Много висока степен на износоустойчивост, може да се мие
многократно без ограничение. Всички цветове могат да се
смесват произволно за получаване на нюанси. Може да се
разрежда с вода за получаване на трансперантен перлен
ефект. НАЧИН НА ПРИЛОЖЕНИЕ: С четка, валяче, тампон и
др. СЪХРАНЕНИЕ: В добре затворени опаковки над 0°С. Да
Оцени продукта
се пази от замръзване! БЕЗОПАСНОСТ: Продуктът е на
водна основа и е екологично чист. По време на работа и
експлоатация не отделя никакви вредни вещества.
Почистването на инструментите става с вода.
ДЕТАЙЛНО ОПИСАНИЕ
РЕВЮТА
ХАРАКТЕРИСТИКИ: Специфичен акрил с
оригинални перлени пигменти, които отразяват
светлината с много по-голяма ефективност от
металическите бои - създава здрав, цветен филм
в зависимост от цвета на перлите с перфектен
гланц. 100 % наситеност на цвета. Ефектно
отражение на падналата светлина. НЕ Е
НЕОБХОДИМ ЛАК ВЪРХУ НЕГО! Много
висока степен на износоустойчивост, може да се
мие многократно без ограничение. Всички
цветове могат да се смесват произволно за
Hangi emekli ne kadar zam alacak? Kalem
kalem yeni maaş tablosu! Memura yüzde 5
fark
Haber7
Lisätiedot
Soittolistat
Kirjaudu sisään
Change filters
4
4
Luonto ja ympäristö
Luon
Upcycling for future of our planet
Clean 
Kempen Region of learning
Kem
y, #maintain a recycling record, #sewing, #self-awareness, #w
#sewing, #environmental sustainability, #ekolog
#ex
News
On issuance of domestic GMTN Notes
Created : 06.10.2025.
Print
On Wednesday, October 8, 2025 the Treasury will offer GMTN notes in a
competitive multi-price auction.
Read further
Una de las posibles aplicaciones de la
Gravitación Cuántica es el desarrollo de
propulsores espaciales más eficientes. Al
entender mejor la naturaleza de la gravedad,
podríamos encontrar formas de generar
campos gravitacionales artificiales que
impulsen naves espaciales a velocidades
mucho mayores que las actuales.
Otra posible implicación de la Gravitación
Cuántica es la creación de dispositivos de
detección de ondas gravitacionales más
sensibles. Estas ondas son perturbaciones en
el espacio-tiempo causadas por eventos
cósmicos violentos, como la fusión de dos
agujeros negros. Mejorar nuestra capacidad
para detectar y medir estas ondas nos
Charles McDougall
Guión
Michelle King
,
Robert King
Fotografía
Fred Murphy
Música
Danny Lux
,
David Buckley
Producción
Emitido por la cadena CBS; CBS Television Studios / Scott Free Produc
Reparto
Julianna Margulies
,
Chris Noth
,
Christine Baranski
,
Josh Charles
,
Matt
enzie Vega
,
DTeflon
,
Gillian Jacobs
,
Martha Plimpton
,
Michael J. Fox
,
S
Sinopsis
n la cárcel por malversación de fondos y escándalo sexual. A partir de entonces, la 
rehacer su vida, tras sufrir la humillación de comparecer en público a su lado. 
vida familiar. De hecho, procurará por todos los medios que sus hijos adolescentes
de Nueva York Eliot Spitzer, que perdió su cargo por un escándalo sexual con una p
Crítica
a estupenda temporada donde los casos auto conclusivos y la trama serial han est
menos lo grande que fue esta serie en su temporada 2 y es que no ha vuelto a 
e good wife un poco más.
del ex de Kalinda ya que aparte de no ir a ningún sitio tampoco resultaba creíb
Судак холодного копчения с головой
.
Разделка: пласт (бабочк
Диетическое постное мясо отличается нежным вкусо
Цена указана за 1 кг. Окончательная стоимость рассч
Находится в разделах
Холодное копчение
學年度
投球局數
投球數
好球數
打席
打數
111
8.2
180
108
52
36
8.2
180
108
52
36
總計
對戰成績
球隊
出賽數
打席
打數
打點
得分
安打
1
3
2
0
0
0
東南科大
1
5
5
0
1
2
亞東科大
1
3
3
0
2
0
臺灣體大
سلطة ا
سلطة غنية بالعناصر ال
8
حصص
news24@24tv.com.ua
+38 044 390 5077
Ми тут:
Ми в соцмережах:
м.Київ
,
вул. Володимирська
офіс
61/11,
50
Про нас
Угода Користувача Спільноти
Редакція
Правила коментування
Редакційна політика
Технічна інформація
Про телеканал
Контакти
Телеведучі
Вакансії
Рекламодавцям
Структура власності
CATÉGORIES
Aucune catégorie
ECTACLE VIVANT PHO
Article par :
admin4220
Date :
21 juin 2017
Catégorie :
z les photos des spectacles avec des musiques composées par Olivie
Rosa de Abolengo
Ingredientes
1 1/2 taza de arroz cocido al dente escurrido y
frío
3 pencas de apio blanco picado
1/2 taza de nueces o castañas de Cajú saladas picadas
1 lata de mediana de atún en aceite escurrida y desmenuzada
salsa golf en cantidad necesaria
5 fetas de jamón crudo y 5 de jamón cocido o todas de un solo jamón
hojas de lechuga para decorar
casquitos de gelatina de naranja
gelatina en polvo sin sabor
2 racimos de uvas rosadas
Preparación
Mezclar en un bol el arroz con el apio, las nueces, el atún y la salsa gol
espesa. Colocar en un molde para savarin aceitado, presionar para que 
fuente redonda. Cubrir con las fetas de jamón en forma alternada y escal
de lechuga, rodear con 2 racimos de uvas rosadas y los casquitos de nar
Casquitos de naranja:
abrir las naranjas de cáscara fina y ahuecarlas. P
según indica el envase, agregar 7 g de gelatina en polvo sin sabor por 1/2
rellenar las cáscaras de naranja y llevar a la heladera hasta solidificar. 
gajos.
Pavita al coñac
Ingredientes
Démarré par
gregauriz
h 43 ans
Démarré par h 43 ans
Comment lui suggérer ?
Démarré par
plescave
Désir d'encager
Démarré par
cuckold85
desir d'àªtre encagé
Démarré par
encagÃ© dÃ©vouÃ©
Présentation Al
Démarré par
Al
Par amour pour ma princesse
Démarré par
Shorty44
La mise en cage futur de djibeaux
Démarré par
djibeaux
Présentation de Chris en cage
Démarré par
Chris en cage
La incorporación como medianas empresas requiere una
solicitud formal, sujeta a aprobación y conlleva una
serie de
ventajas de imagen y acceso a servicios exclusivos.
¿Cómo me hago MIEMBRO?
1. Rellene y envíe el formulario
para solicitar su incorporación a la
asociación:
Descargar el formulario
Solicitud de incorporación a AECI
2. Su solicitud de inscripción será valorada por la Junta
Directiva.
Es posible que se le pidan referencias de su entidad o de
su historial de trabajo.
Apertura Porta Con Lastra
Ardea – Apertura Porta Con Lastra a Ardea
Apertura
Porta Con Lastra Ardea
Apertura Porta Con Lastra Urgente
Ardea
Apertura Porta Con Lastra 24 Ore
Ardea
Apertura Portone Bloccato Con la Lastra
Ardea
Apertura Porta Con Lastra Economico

EXERCISE BRIEF — Your task is to repeat every entry above exactly.

ANSWER FOR THE TASK —
Много висока степен на износоустойчивост, може да се мие
многократно без ограничение. Всички цветове могат да се
смесват произволно за получаване на нюанси. Може да се
разрежда с вода за получаване на трансперантен перлен
ефект. НАЧИН НА ПРИЛОЖЕНИЕ: С четка, валяче, тампон и
др. СЪХРАНЕНИЕ: В добре затворени опаковки над 0°С. Да
Оцени продукта
се пази от замръзване! БЕЗОПАСНОСТ: Продуктът е на
водна основа и е екологично чист. По време на работа и
експлоатация не отделя никакви вредни вещества.
Почистването на инструментите става с вода.
ДЕТАЙЛНО ОПИСАНИЕ
РЕВЮТА
ХАРАКТЕРИСТИКИ: Специфичен акрил с
оригинални перлени пигменти, които отразяват
светлината с много по-голяма ефективност от
металическите бои - създава здрав, цветен филм
в зависимост от цвета на перлите с перфектен
гланц. 100 % наситеност на цвета. Ефектно
отражение на падналата светлина. НЕ Е
НЕОБХОДИМ ЛАК ВЪРХУ НЕГО! Много
висока степен на износоустойчивост, може да се
мие многократно без ограничение. Всички
цветове могат да се смесват произволно за
Hangi emekli ne kadar zam alacak? Kalem
kalem yeni maaş tablosu! Memura yüzde 5
fark
Haber7
Lisätiedot
Soittolistat
Kirjaudu sisään
Change filters
4
4
Luonto ja ympäristö
Luon
Upcycling for future of our planet
Clean 
Kempen Region of learning
Kem
y, #maintain a recycling record, #sewing, #self-awareness, #w
#sewing, #environmental sustainability, #ekolog
#ex
News
On issuance of domestic GMTN Notes
Created : 06.10.2025.
Print
On Wednesday, October 8, 2025 the Treasury will offer GMTN notes in a
competitive multi-price auction.
Read further
Una de las posibles aplicaciones de la
Gravitación Cuántica es el desarrollo de
propulsores espaciales más eficientes. Al
entender mejor la naturaleza de la gravedad,
podríamos encontrar formas de generar
campos gravitacionales artificiales que
impulsen naves espaciales a velocidades
mucho mayores que las actuales.
Otra posible implicación de la Gravitación
Cuántica es la creación de dispositivos de
detección de ondas gravitacionales más
sensibles. Estas ondas son perturbaciones en
el espacio-tiempo causadas por eventos
cósmicos violentos, como la fusión de dos
agujeros negros. Mejorar nuestra capacidad
para detectar y medir estas ondas nos
Charles McDougall
Guión
Michelle King
,
Robert King
Fotografía
Fred Murphy
Música
Danny Lux
,
David Buckley
Producción
Emitido por la cadena CBS; CBS Television Studios / Scott Free Produc
Reparto
Julianna Margulies
,
Chris Noth
,
Christine Baranski
,
Josh Charles
,
Matt
enzie Vega
,
DTeflon
,
Gillian Jacobs
,
Martha Plimpton
,
Michael J. Fox
,
S
Sinopsis
n la cárcel por malversación de fondos y escándalo sexual. A partir de entonces, la 
rehacer su vida, tras sufrir la humillación de comparecer en público a su lado. 
vida familiar. De hecho, procurará por todos los medios que sus hijos adolescentes
de Nueva York Eliot Spitzer, que perdió su cargo por un escándalo sexual con una p
Crítica
a estupenda temporada donde los casos auto conclusivos y la trama serial han est
menos lo grande que fue esta serie en su temporada 2 y es que no ha vuelto a 
e good wife un poco más.
del ex de Kalinda ya que aparte de no ir a ningún sitio tampoco resultaba creíb
Судак холодного копчения с головой
.
Разделка: пласт (бабочк
Диетическое постное мясо отличается нежным вкусо
Цена указана за 1 кг. Окончательная стоимость рассч
Находится в разделах
Холодное копчение
學年度
投球局數
投球數
好球數
打席
打數
111
8.2
180
108
52
36
8.2
180
108
52
36
總計
對戰成績
球隊
出賽數
打席
打數
打點
得分
安打
1
3
2
0
0
0
東南科大
1
5
5
0
1
2
亞東科大
1
3
3
0
2
0
臺灣體大
سلطة ا
سلطة غنية بالعناصر ال
8
حصص
news24@24tv.com.ua
+38 044 390 5077
Ми тут:
Ми в соцмережах:
м.Київ
,
вул. Володимирська
офіс
61/11,
50
Про нас
Угода Користувача Спільноти
Редакція
Правила коментування
Редакційна політика
Технічна інформація
Про телеканал
Контакти
Телеведучі
Вакансії
Рекламодавцям
Структура власності
CATÉGORIES
Aucune catégorie
ECTACLE VIVANT PHO
Article par :
admin4220
Date :
21 juin 2017
Catégorie :
z les photos des spectacles avec des musiques composées par Olivie
Rosa de Abolengo
Ingredientes
1 1/2 taza de arroz cocido al dente escurrido y
frío
3 pencas de apio blanco picado
1/2 taza de nueces o castañas de Cajú saladas picadas
1 lata de mediana de atún en aceite escurrida y desmenuzada
salsa golf en cantidad necesaria
5 fetas de jamón crudo y 5 de jamón cocido o todas de un solo jamón
hojas de lechuga para decorar
casquitos de gelatina de naranja
gelatina en polvo sin sabor
2 racimos de uvas rosadas
Preparación
Mezclar en un bol el arroz con el apio, las nueces, el atún y la salsa gol
espesa. Colocar en un molde para savarin aceitado, presionar para que 
fuente redonda. Cubrir con las fetas de jamón en forma alternada y escal
de lechuga, rodear con 2 racimos de uvas rosadas y los casquitos de nar
Casquitos de naranja:
abrir las naranjas de cáscara fina y ahuecarlas. P
según indica el envase, agregar 7 g de gelatina en polvo sin sabor por 1/2
rellenar las cáscaras de naranja y llevar a la heladera hasta solidificar. 
gajos.
Pavita al coñac
Ingredientes
Démarré par
gregauriz
h 43 ans
Démarré par h 43 ans
Comment lui suggérer ?
Démarré par
plescave
Désir d'encager
Démarré par
cuckold85
desir d'àªtre encagé
Démarré par
encagÃ© dÃ©vouÃ©
Présentation Al
Démarré par
Al
Par amour pour ma princesse
Démarré par
Shorty44
La mise en cage futur de djibeaux
Démarré par
djibeaux
Présentation de Chris en cage
Démarré par
Chris en cage
La incorporación como medianas empresas requiere una
solicitud formal, sujeta a aprobación y conlleva una
serie de
ventajas de imagen y acceso a servicios exclusivos.
¿Cómo me hago MIEMBRO?
1. Rellene y envíe el formulario
para solicitar su incorporación a la
asociación:
Descargar el formulario
Solicitud de incorporación a AECI
2. Su solicitud de inscripción será valorada por la Junta
Directiva.
Es posible que se le pidan referencias de su entidad o de
su historial de trabajo.
Apertura Porta Con Lastra
Ardea – Apertura Porta Con Lastra a Ardea
Apertura
Porta Con Lastra Ardea
Apertura Porta Con Lastra Urgente
Ardea
Apertura Porta Con Lastra 24 Ore
Ardea
Apertura Portone Bloccato Con la Lastra
Ardea
Apertura Porta Con Lastra Economico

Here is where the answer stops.